Y5, Y6 — No meaningful overlap.
Recommended action for Yuan
- Cite in the next QAOA-encoding paper. EQE-QAOA is almost certainly the most direct methodological peer of Y2 published in 2026 so far; any follow-up to Y2 must discuss it explicitly. The framing point is that Y2 handled integer-valued decision variables with an explicit binary-digit construction, while EQE-QAOA gives a symmetry-based recipe for constructing an isometry whenever the commutant is non-trivial.
- Compose with Y1's warm-start. Perform measurement-based warm-starting inside the reduced m-qubit register. Because the isometry V is an exact intertwiner, Y1's iterative updates pull back to the full space unchanged. This is a clean one-paragraph extension that is likely experimentally tractable on NISQ hardware at n ≈ 20.

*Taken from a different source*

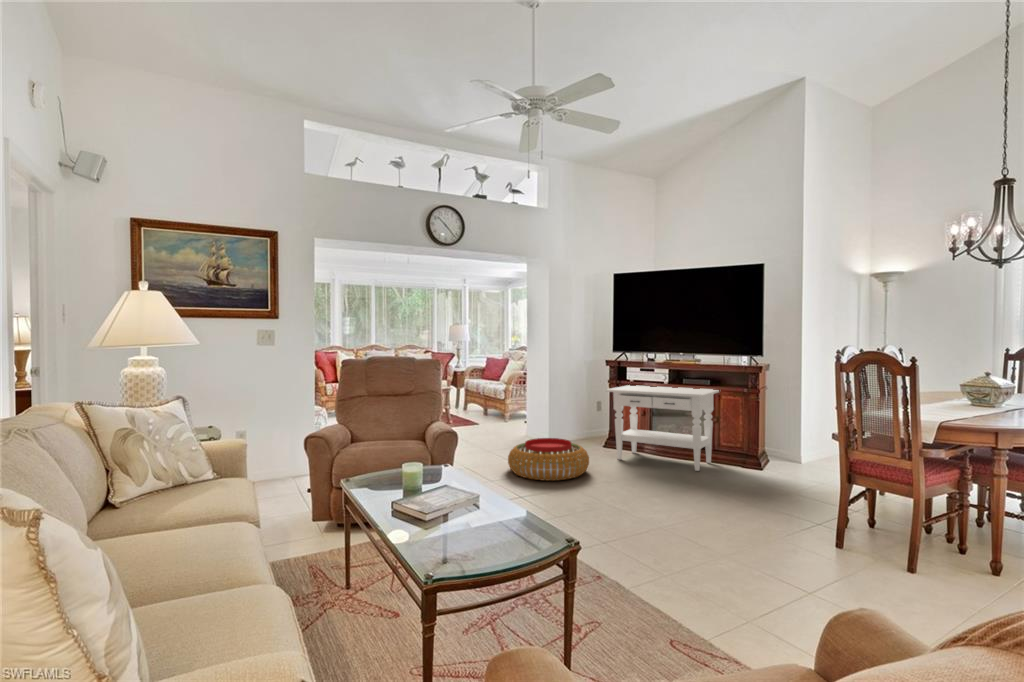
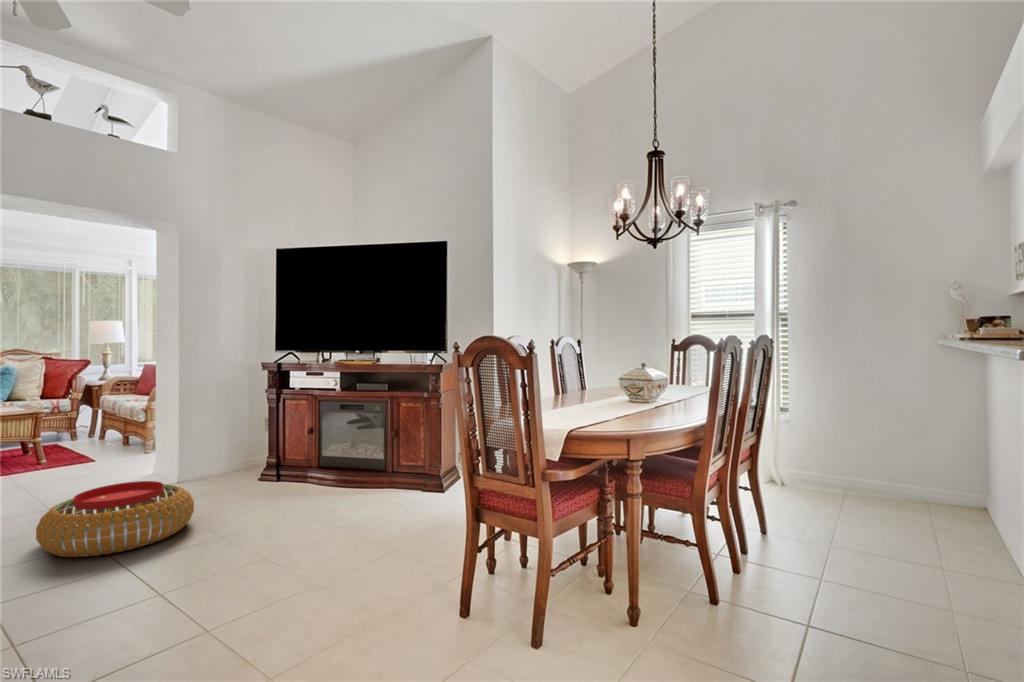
side table: present [606,385,719,471] -> none [242,395,399,504]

- Benchmark against Y3 and Y4. Run EQE-QAOA on the DGMVP-portfolio instances used in Y3 and on the Hamming-weight-constrained Max-Cut instances used in Y4, holding noise models fixed. The quantitative question: does the log₂ M qubit reduction move the thermal-relaxation crossover from Y3 far enough to matter at realistic portfolio sizes (n ≥ 20)?
- Optional: email the authors. Western University + Southampton; Hanzo is a well-known comms theorist new to quant-ph. A short note pointing to Y2 would be appropriate — the lack of a citation suggests they didn't see it, and a reciprocal acknowledgment in their v2 is plausible.